(Items listed in a dataset)
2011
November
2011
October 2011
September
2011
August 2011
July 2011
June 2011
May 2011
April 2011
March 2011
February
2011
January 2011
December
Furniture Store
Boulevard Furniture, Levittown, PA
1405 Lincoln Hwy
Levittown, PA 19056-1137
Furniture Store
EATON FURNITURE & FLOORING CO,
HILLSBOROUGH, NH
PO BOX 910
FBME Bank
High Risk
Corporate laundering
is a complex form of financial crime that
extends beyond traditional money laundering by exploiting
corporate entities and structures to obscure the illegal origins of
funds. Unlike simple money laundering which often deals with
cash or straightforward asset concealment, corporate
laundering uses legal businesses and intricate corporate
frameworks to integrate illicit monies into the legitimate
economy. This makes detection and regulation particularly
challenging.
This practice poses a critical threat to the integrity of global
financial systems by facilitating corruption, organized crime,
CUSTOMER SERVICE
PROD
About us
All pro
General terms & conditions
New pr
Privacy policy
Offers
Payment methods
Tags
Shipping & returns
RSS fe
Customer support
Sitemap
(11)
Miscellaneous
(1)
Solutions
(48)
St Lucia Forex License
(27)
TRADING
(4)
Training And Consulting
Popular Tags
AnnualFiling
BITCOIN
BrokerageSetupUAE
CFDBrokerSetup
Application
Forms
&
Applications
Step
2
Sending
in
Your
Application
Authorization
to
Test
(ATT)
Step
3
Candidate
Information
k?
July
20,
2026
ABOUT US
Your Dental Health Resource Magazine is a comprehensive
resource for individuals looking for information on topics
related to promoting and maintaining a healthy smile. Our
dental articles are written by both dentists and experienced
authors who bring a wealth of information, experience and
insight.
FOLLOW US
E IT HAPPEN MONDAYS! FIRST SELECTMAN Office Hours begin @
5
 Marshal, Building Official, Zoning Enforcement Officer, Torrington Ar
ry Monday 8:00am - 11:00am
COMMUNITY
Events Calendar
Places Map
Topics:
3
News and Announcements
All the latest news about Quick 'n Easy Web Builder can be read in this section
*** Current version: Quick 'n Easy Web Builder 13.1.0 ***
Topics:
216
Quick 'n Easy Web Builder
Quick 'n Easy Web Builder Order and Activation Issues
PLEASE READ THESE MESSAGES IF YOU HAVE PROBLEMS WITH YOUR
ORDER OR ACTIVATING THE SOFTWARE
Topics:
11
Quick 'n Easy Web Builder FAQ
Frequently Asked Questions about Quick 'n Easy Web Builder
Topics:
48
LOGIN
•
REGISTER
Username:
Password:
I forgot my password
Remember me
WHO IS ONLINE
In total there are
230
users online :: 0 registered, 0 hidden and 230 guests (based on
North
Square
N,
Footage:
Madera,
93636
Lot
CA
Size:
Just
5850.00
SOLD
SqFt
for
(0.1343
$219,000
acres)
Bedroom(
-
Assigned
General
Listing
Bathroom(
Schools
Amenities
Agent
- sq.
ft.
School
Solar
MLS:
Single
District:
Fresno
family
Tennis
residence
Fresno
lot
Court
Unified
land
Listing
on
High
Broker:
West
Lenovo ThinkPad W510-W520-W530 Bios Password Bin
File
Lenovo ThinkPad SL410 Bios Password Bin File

WHAT YOU NEED TO DO: The full set of entries must be restated exactly, with none omitted.

FINISHED TASK:
2011
November
2011
October 2011
September
2011
August 2011
July 2011
June 2011
May 2011
April 2011
March 2011
February
2011
January 2011
December
Furniture Store
Boulevard Furniture, Levittown, PA
1405 Lincoln Hwy
Levittown, PA 19056-1137
Furniture Store
EATON FURNITURE & FLOORING CO,
HILLSBOROUGH, NH
PO BOX 910
FBME Bank
High Risk
Corporate laundering
is a complex form of financial crime that
extends beyond traditional money laundering by exploiting
corporate entities and structures to obscure the illegal origins of
funds. Unlike simple money laundering which often deals with
cash or straightforward asset concealment, corporate
laundering uses legal businesses and intricate corporate
frameworks to integrate illicit monies into the legitimate
economy. This makes detection and regulation particularly
challenging.
This practice poses a critical threat to the integrity of global
financial systems by facilitating corruption, organized crime,
CUSTOMER SERVICE
PROD
About us
All pro
General terms & conditions
New pr
Privacy policy
Offers
Payment methods
Tags
Shipping & returns
RSS fe
Customer support
Sitemap
(11)
Miscellaneous
(1)
Solutions
(48)
St Lucia Forex License
(27)
TRADING
(4)
Training And Consulting
Popular Tags
AnnualFiling
BITCOIN
BrokerageSetupUAE
CFDBrokerSetup
Application
Forms
&
Applications
Step
2
Sending
in
Your
Application
Authorization
to
Test
(ATT)
Step
3
Candidate
Information
k?
July
20,
2026
ABOUT US
Your Dental Health Resource Magazine is a comprehensive
resource for individuals looking for information on topics
related to promoting and maintaining a healthy smile. Our
dental articles are written by both dentists and experienced
authors who bring a wealth of information, experience and
insight.
FOLLOW US
E IT HAPPEN MONDAYS! FIRST SELECTMAN Office Hours begin @
5
 Marshal, Building Official, Zoning Enforcement Officer, Torrington Ar
ry Monday 8:00am - 11:00am
COMMUNITY
Events Calendar
Places Map
Topics:
3
News and Announcements
All the latest news about Quick 'n Easy Web Builder can be read in this section
*** Current version: Quick 'n Easy Web Builder 13.1.0 ***
Topics:
216
Quick 'n Easy Web Builder
Quick 'n Easy Web Builder Order and Activation Issues
PLEASE READ THESE MESSAGES IF YOU HAVE PROBLEMS WITH YOUR
ORDER OR ACTIVATING THE SOFTWARE
Topics:
11
Quick 'n Easy Web Builder FAQ
Frequently Asked Questions about Quick 'n Easy Web Builder
Topics:
48
LOGIN
•
REGISTER
Username:
Password:
I forgot my password
Remember me
WHO IS ONLINE
In total there are
230
users online :: 0 registered, 0 hidden and 230 guests (based on
North
Square
N,
Footage:
Madera,
93636
Lot
CA
Size:
Just
5850.00
SOLD
SqFt
for
(0.1343
$219,000
acres)
Bedroom(
-
Assigned
General
Listing
Bathroom(
Schools
Amenities
Agent
- sq.
ft.
School
Solar
MLS:
Single
District:
Fresno
family
Tennis
residence
Fresno
lot
Court
Unified
land
Listing
on
High
Broker:
West
Lenovo ThinkPad W510-W520-W530 Bios Password Bin
File
Lenovo ThinkPad SL410 Bios Password Bin File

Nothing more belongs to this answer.